2. Proving log-concavity for arbitrary probability distributions is non-trvial. However distributions \emph{generated} by replacing parameters of a concave distribution with linear expressions are known to be log-concave. \emph{Mahani and Sharabiani (2013)} show how to automatically generate Hessian and gradient for the expanded parameter set distribution given those of the base distribution. The GLM expansion framework is available in the R package RegressionFactory.
 
3. Since SNS makes local Gaussian approximations to the density with the covariance being the Hessian, there is a strict requirement for the pdf to be log-concave.  
}

\seealso{
\code{\link{ess}}, \code{\link{summary.sns}}, \code{\link{plot.sns}}, \code{\link{predict.sns}}
}

\author{Alireza S. Mahani, Asad Hasan, Marshall Jiang, Mansour T.A. Sharabiani}
\keyword{sampling, multivariate, mcmc, Metropolis}

\references{
 Mahani, Alireza S. and Sharabiani, Mansour T.A. (2013)
 \emph{Metropolis-Hastings Sampling Using Multivariate Gaussian Tangents}
 \url{http://arxiv.org/pdf/1308.0657v1.pdf} 
 
 Qi, Y. and Minka, T.P. (2002)
 \emph{Hessian-Based Markov Chain Monte Carlo Algorithms}
}

\examples{
\dontrun{

# use this library for constructing the
# log-likelihood and its gradient and Hessian
library(RegressionFactory)

# simulate data for logistic regression
N <- 1000 # number of observations
K <- 5 # number of attributes
X <- matrix(runif(N*K, min = -0.5, max = +0.5), ncol = K)
beta <- runif(K, min = -0.5, max = +0.5)
y <- 1*(runif(N) < 1/(1 + exp(- X \%*\% beta)))

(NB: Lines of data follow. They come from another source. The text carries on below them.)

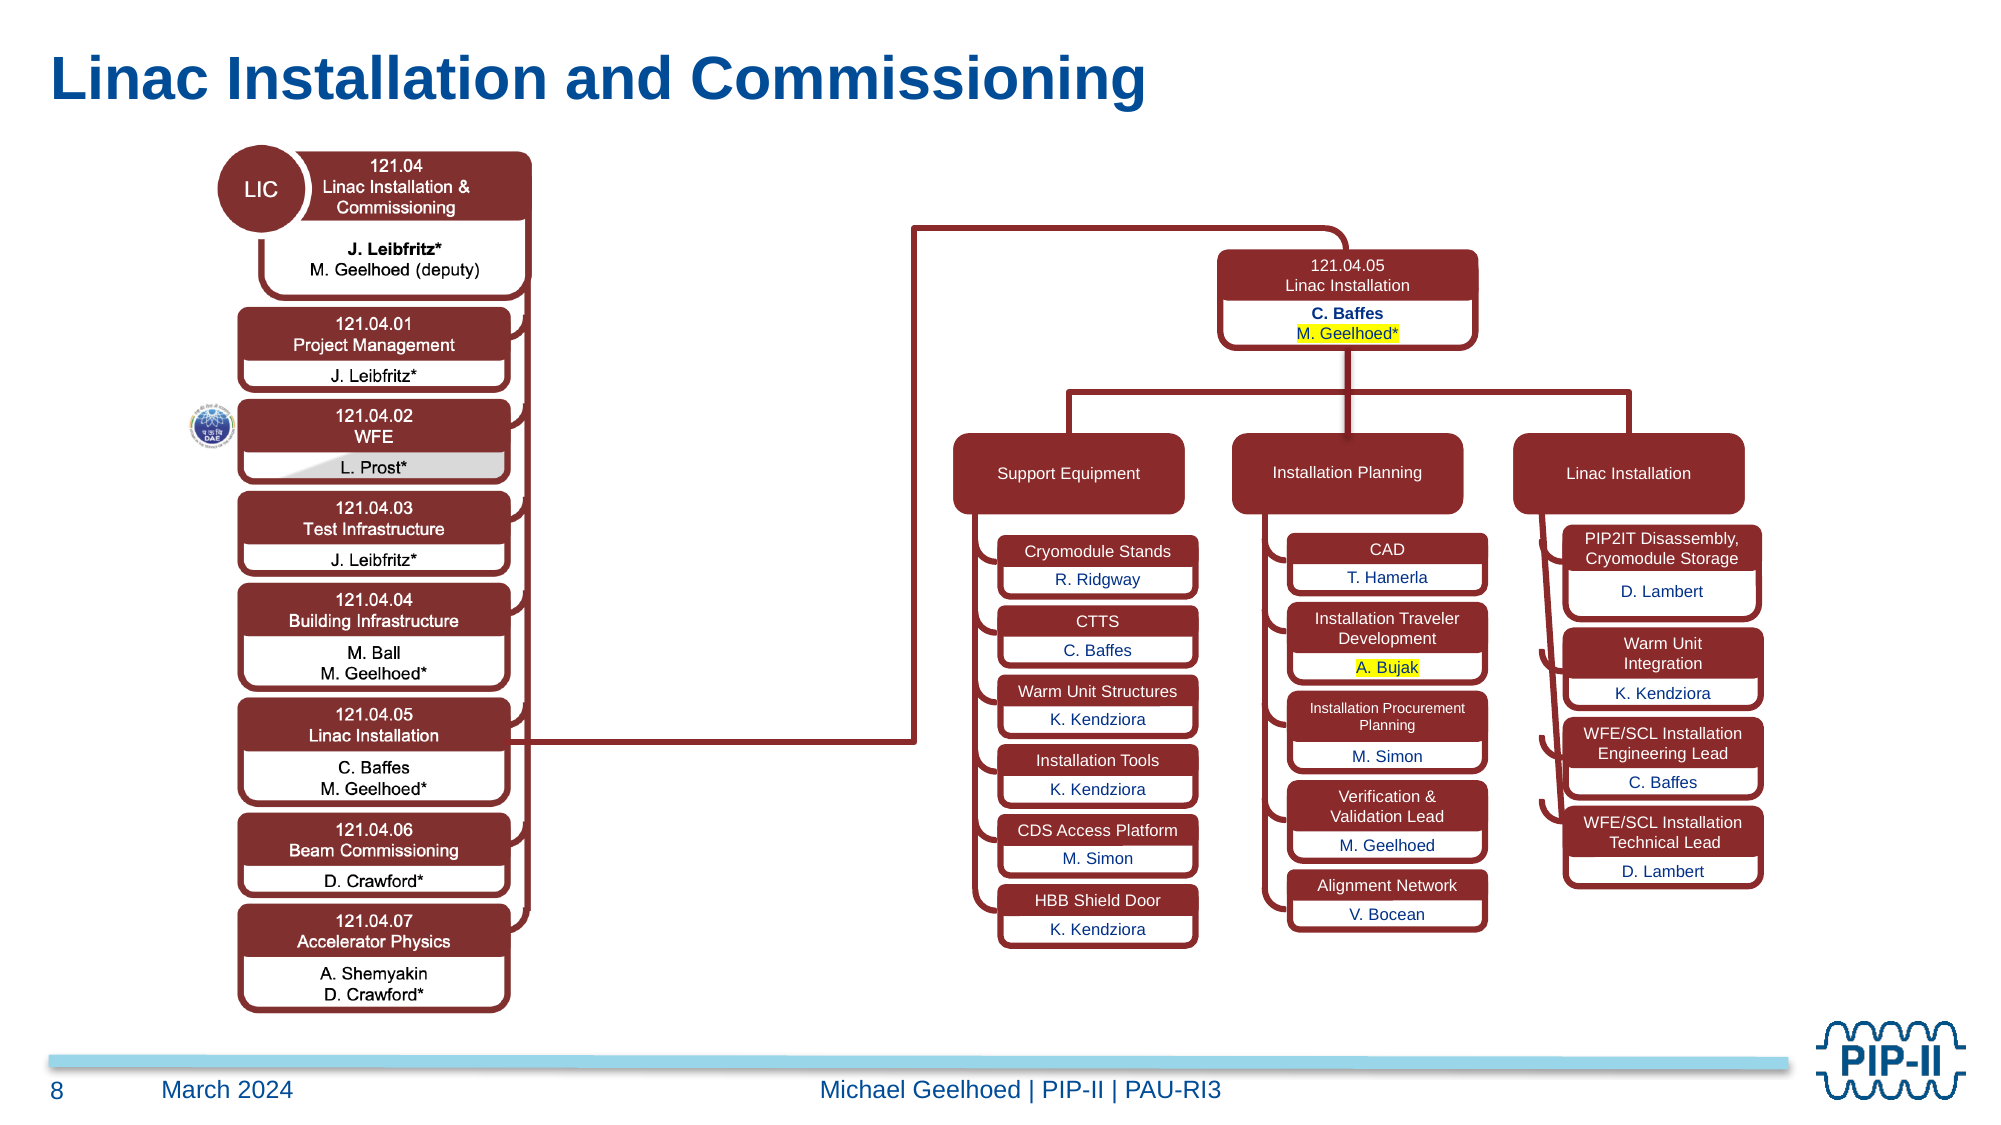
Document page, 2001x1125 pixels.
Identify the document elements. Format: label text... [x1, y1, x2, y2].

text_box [1262, 517, 1308, 912]
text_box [1000, 752, 1196, 946]
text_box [1289, 535, 1486, 930]
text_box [1164, 252, 1253, 532]
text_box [1330, 436, 1438, 512]
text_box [1590, 527, 1760, 620]
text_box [973, 752, 1019, 913]
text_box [1565, 630, 1761, 887]
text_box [1444, 251, 1533, 533]
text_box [502, 227, 1326, 743]
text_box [1539, 518, 1586, 824]
footer Michael Geelhoed | PIP-II | PAU-RI3 [336, 1073, 1706, 1114]
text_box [1330, 252, 1440, 349]
picture [187, 127, 552, 1036]
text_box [1538, 436, 1742, 512]
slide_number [161, 1074, 309, 1114]
title Linac Installation and Commissioning [50, 41, 1950, 112]
slide_number 8 [50, 1074, 141, 1114]
text_box [1323, 224, 1351, 250]
picture [1816, 1021, 1966, 1100]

# define log-likelihood using expander framework of
# RegressionFactory package
loglike <- function(beta, X, y) {
  regfac.expand.1par(beta, X, y, fbase1.binomial.logit, fgh = 2, n = 1)
}

# SNS sampling
nsmp <- 100
beta.init <- rep(0.0, K)
sns.out <- sns.run(beta.init, loglike, 200, X = X, y = y)
summary(sns.out)

}
}